Poussière d'Étoile, qui s'était éclipsé en douce du Camp lorsque sa mère avait interdit la moindre sortie, revint à cet instant. Il constata les deux corps d'un air triste, et son cœur se serra de plus belle. Pouvait-il réellement être porteur de la nouvelle avec laquelle il revenait, corbeau de mauvais augure, et transmettre à tous la peur qui lui rongeait efficacement le ventre ? Il n'eut pas vraiment le choix, les siens visiblement au bord du chaos, et sa mère débordée par cet excès de violence, de revanche, parce qu'il fallait un responsable, parce qu'il fallait comprendre l'incompréhensible.
« Le Clan de la Nuit n'y est pour rien. »
Sa voix, qu'il aurait voulue calme et posée, tremblait. Poussière d'Étoile redevint le chaton qu'il fut un jour, il y a ce qui lui semblait une éternité. Il aurait voulu se blottir contre sa mère, qu'elle lui promette que tout allait bien se passer, ou contre Feuille de Chêne, qu'elle le rassure, lui dise qu'elle allait prendre le relais, qu'il n'avait plus à s'inquiéter de rien. Mais il n'eut pas cette chance, il était le guérisseur, celui sur qui son Clan devait pouvoir compter, et personne en cet instant ne pouvait l'épauler.
« Tiens, le fils prodige défend sa mère, comme c'est étonnant, railla son oncle, méprisant. Tu nous expliques comment tu en es venu à cette conclusion, alors que tous les éléments poussent à penser le contraire ?
– Parce que je suis allé voir le Clan de l'Eau.
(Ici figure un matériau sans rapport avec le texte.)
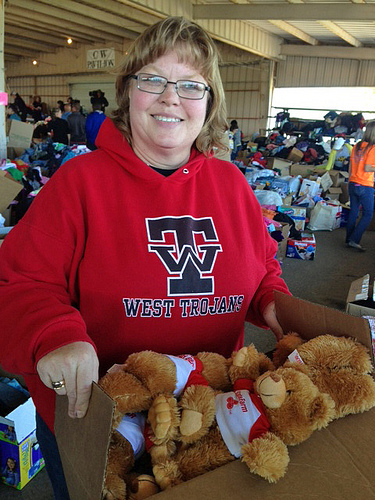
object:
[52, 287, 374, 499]
box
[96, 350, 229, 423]
teddy bears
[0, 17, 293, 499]
woman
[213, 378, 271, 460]
shirts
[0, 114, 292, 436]
sweatshirt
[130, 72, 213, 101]
glasses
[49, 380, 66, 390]
ring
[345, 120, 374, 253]
girl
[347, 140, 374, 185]
shirt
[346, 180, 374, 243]
jeans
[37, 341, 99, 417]
right hand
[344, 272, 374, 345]
box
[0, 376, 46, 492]
box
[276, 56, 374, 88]
door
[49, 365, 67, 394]
finger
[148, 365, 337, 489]
bear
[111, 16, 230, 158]
hair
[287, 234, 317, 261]
box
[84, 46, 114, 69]
sign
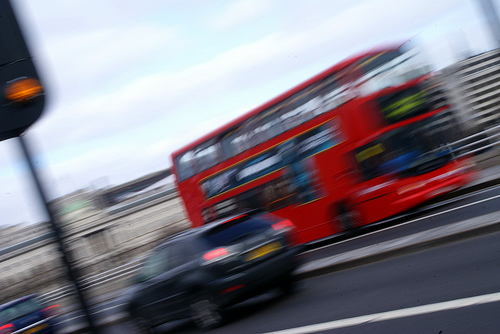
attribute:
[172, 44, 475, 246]
bus — blurry, red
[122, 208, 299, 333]
car — blurry, black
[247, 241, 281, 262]
license plate — yellow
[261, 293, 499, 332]
line — white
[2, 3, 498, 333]
photo — blurry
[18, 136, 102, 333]
post — black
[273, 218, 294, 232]
brake lights — red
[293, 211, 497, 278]
median — concrete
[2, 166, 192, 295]
garage — concrete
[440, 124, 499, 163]
fencing — gray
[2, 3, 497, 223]
sky — white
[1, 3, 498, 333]
picture — blurry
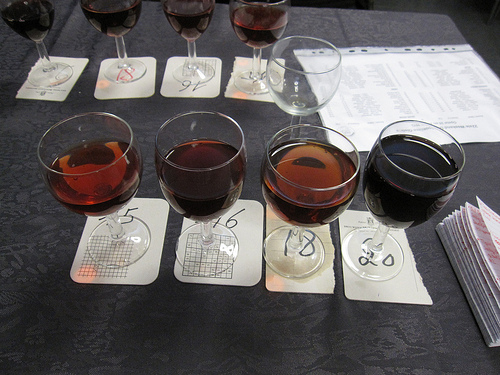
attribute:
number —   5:
[113, 201, 155, 246]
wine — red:
[384, 137, 452, 189]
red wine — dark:
[363, 138, 454, 224]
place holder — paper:
[338, 211, 434, 307]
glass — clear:
[256, 39, 346, 137]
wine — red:
[370, 132, 449, 231]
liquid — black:
[386, 146, 429, 182]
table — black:
[1, 0, 498, 373]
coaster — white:
[336, 206, 433, 306]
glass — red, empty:
[33, 103, 158, 273]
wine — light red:
[48, 141, 138, 217]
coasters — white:
[70, 197, 432, 307]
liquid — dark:
[364, 133, 457, 229]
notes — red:
[457, 206, 498, 269]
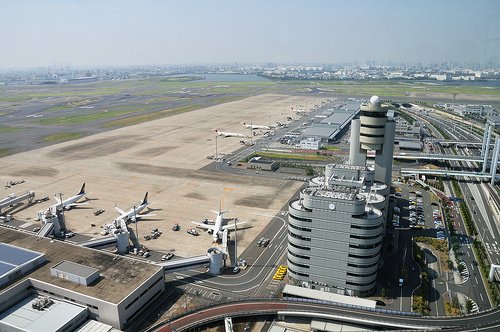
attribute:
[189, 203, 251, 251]
plane — part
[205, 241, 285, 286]
runway — part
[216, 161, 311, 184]
runway — part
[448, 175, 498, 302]
runway — part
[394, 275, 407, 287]
truck — white 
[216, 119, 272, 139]
planes — disant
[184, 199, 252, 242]
plane — part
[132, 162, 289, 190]
runway — part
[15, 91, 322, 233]
runway — part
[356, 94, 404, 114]
object — white 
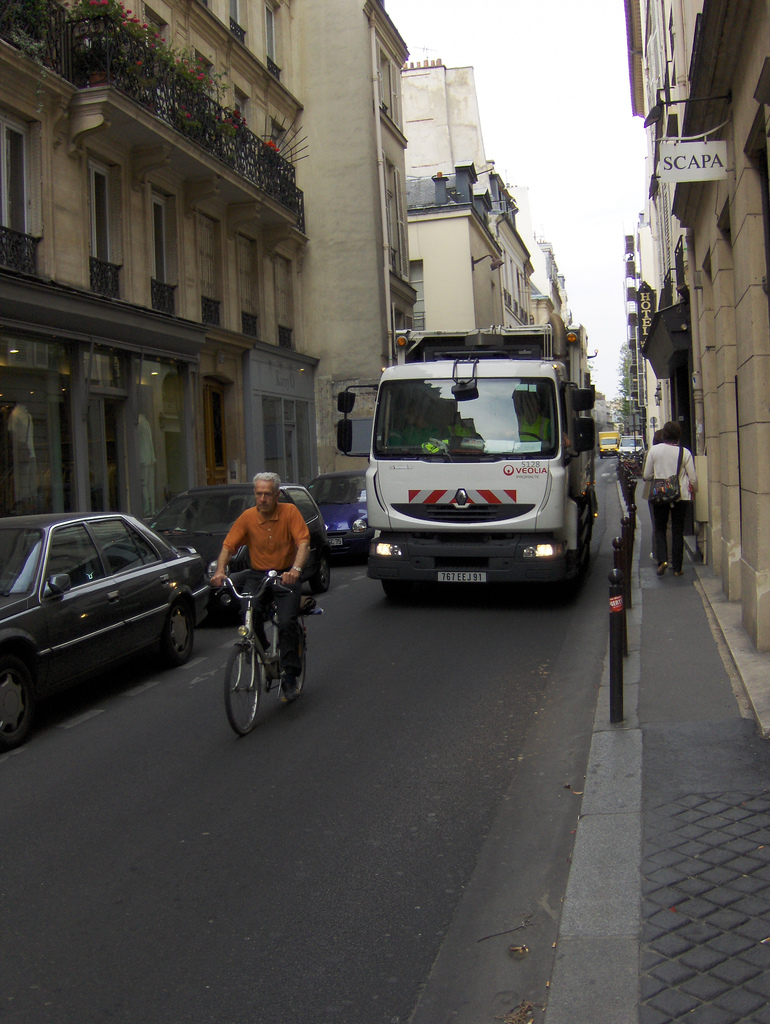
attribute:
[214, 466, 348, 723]
man — wearing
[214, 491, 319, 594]
shirt — orange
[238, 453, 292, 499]
hair — grey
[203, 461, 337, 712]
man — riding, grey haired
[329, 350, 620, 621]
truck — large, white, grey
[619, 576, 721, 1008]
sidewalk — brick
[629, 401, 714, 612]
woman — carrying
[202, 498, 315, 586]
shirt — orange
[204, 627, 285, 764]
wheel — black, bicycle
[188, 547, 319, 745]
bicycle — black, silver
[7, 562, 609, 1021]
road — paved, grey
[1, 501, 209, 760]
car — grey, four-door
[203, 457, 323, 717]
man — in orange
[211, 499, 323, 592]
shirt — orange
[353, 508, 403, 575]
headlight — on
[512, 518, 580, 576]
headlight — on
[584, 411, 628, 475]
truck — yellow, box, distant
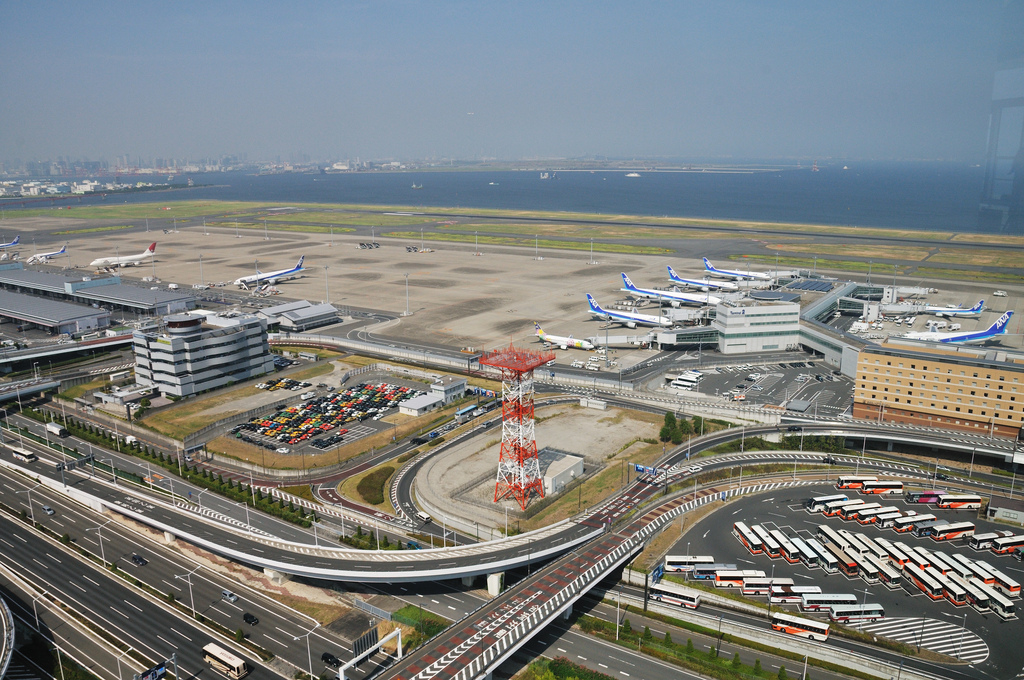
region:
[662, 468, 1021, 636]
Buses in a parking lot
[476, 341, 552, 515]
A tower at an airport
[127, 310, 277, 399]
A building at an airport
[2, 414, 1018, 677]
Roads at an airport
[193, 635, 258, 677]
A bus on a road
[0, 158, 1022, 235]
Water near an airport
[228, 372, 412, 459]
A parking lot full of cars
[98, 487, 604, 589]
A bridge over a road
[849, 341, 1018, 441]
A brown building at an airport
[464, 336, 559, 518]
the tower is white and red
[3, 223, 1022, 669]
planes in an airport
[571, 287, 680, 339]
plane in an airport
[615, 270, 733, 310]
plane in an airport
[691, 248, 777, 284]
plane in an airport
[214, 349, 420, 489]
car in a parking lot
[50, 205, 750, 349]
airplanes parking on an airport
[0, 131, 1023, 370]
water next to an airport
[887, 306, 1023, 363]
plane in an airport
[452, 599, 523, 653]
a street that is grey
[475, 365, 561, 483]
a red and white tower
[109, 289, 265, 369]
a large white building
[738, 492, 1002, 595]
a bunch of white buses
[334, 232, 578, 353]
a large grey parking lot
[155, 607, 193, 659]
white lines on the road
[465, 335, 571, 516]
orange and white metal tower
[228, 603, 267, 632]
car on highway driving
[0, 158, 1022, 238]
blue body of water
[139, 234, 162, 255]
red tail of white airplane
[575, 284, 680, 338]
white and blue airplane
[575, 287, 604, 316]
blue tail of airplane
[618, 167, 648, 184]
white boat in water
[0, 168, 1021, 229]
body of water next to airport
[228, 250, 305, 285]
blue and white plane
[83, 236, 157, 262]
white plane with red tail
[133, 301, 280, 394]
building is large and white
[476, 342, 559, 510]
red and white metal tower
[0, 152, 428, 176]
city skyline across water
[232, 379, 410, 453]
the cars are parked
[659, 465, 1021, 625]
the buses are parked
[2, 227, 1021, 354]
the airplanes are parked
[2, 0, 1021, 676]
the blue sky above the water and land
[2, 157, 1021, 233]
the large body of water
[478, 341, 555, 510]
the tower is red and white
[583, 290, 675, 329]
the airplane is blue and white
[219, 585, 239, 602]
the car is silver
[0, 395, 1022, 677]
the vehicles driving on the road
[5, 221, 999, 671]
highway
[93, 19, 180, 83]
white clouds in blue sky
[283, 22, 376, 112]
white clouds in blue sky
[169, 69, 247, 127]
white clouds in blue sky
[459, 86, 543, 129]
white clouds in blue sky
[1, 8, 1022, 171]
The sky is blue in color.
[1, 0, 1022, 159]
The sky is clear.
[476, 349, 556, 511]
The red and white tower is made from steel.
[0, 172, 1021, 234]
The water is blue in color.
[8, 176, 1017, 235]
The water is calm.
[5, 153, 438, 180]
The buildings are in the background.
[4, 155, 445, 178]
The buildings in the background are out of focus.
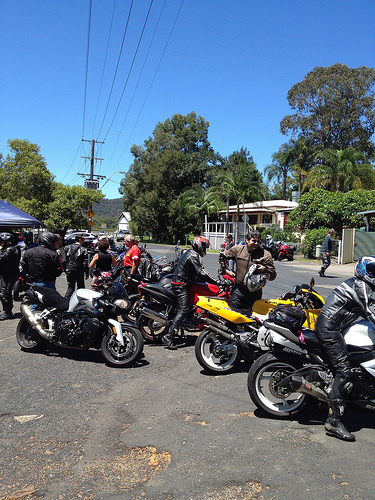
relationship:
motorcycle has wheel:
[20, 273, 145, 365] [103, 319, 156, 368]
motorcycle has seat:
[20, 273, 145, 365] [34, 277, 79, 311]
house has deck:
[215, 197, 311, 239] [201, 220, 230, 248]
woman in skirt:
[91, 239, 114, 293] [91, 275, 112, 292]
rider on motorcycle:
[175, 234, 196, 339] [20, 273, 145, 365]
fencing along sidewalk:
[341, 224, 367, 272] [295, 259, 322, 273]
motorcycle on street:
[20, 273, 145, 365] [54, 374, 235, 466]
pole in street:
[73, 125, 110, 198] [54, 374, 235, 466]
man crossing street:
[318, 227, 330, 279] [54, 374, 235, 466]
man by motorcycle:
[318, 227, 330, 279] [20, 273, 145, 365]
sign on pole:
[78, 206, 99, 218] [89, 137, 95, 182]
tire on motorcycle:
[198, 327, 245, 384] [20, 273, 145, 365]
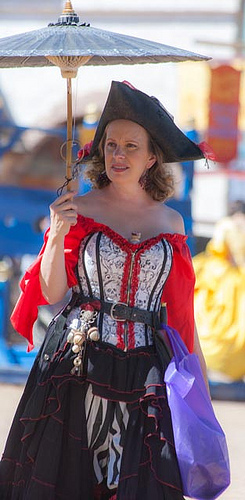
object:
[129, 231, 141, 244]
bottle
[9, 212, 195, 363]
shirt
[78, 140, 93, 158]
flowers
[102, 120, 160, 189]
head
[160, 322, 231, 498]
bag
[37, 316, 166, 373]
hip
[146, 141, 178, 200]
hair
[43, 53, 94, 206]
bamboo handle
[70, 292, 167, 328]
belt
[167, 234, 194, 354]
red sleeve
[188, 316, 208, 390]
arm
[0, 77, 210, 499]
woman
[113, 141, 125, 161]
nose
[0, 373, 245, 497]
ground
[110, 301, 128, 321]
metal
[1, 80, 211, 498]
girl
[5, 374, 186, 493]
lace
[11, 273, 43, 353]
fabric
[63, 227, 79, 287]
sleeve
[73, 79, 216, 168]
hat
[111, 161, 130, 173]
mouth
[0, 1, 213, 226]
parisol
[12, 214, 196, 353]
corset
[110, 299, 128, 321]
silver buckle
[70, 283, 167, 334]
waist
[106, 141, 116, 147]
eyes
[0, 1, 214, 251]
umbrella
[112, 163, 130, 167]
lips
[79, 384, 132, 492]
pattern skirt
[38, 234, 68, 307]
forearm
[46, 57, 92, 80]
umbrella opener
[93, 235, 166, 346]
cloths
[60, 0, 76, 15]
bamboo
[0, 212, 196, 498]
costume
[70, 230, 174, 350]
bodice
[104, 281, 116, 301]
skull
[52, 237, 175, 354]
torso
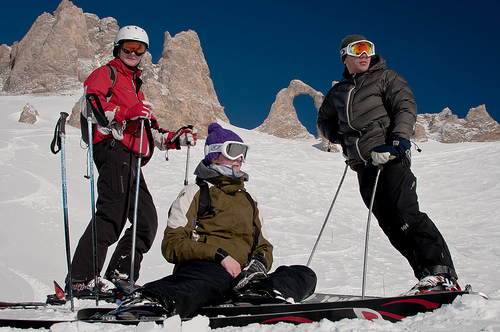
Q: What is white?
A: Snow.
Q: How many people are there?
A: Three.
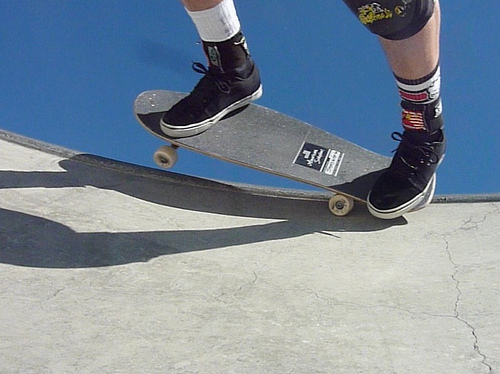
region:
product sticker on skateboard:
[294, 141, 343, 175]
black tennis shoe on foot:
[366, 126, 446, 218]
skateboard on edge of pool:
[132, 88, 436, 233]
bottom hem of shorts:
[343, 0, 442, 37]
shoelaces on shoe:
[389, 129, 439, 164]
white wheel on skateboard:
[326, 193, 353, 218]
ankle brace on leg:
[399, 95, 449, 135]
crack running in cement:
[420, 214, 495, 372]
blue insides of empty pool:
[4, 0, 496, 195]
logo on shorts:
[357, 2, 411, 21]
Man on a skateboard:
[133, 0, 448, 217]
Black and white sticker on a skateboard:
[292, 139, 344, 176]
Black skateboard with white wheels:
[134, 88, 437, 219]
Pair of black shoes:
[159, 62, 447, 219]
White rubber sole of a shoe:
[158, 85, 262, 142]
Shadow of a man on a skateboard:
[0, 152, 408, 272]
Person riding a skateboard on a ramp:
[133, 0, 448, 217]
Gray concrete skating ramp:
[0, 126, 495, 371]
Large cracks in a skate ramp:
[435, 198, 499, 370]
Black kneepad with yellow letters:
[344, 0, 436, 41]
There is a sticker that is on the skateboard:
[296, 122, 349, 188]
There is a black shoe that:
[393, 148, 436, 205]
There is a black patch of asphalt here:
[348, 261, 382, 315]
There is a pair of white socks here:
[195, 11, 221, 28]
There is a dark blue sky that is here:
[468, 81, 482, 138]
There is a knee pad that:
[357, 4, 407, 35]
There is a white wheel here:
[328, 195, 363, 223]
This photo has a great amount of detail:
[109, 57, 371, 371]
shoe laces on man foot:
[390, 126, 438, 162]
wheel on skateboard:
[146, 139, 184, 164]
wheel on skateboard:
[318, 193, 356, 214]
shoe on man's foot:
[368, 128, 448, 228]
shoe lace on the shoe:
[192, 59, 226, 91]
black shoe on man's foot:
[157, 66, 269, 138]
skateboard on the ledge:
[130, 69, 443, 211]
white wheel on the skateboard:
[150, 143, 178, 165]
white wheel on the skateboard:
[321, 192, 353, 215]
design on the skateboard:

Et puis le Clan du Mistral. Et ensuite le Clan du Silence. Avec à chaque fois l'espoir mourant que j'y trouvais une preuve que ma théorie était fausse. Rivière de Brume le craignait aussi, Écorce de Saule également, et Prêle des Champs était trop jeune pour l'avoir connu, mais lui, comme nous, comme tous, a constaté une hécatombe inexplicable. À moins que le Clan de la Nuit ait décidé de tuer des chats de chaque Clan, il semblerait que nous ayons à faire à une nouvelle vague de Mal Bleu. »
Il y eut un silence plombant, que même Pelage de Pierre ne chercha à briser. Que deux voix paniquées finirent par rompre, au même instant :
« Le Clan de l'Eau a eu des pertes ?
– Le Clan du Silence a eu des morts ? »
Poussière d'Étoile regarda Toile d'Araignée, regarda sa mère, et secoua doucement la tête, avant de confirmer oralement. Oui, il ne s'était pas rendu au Clan de la Nuit, pour des raisons évidentes, mais chacun des autres Clans avaient perdu plusieurs des leurs de la même manière : dans leur sommeil, ou bien brutalement, sans aucune marque extérieure, sans aucun signe avant-coureur. Mais non, ni Truffe de Jais ni Pluie Torrentielle n'en faisait partis. Pour l'instant.
« Mais vous savez comment empêcher d'autres morts, n'est-ce pas ? balbutia Nuage de Geai. Maintenant que vous savez ce que c'est, vous savez comment nous soigner, hein ?
– Je suis vraiment désolé, mais ni moi, ni aucun guérisseur, ni même le Clan des Étoiles, ne comprend d'où vient cette maladie, et comment l'empêcher. Je suis aussi impuissant que vous...
– Alors quoi ? On attend de perdre nos proches les uns après les autres, et que la vague s'éloigne ? cracha Pelage de Pierre, le cœur encore douloureux des pertes que la première épidémie lui avait fait subir.
– Je ne sais pas. Je n'en sais rien. Je suis tellement désolé...
– Alors à quoi tu sers, guérisseur inutil- »
Le hurlement de son oncle se tut dans sa gorge, avec un râle affreux. Son regard se ficha dans celui de sa sœur, terrifié, horrifié, et puis s'éteignit. Son corps, lentement, bascula, et s'effondra au sol dans un bruit sec. Étoile de Neige n'eut même pas la force de crier son nom.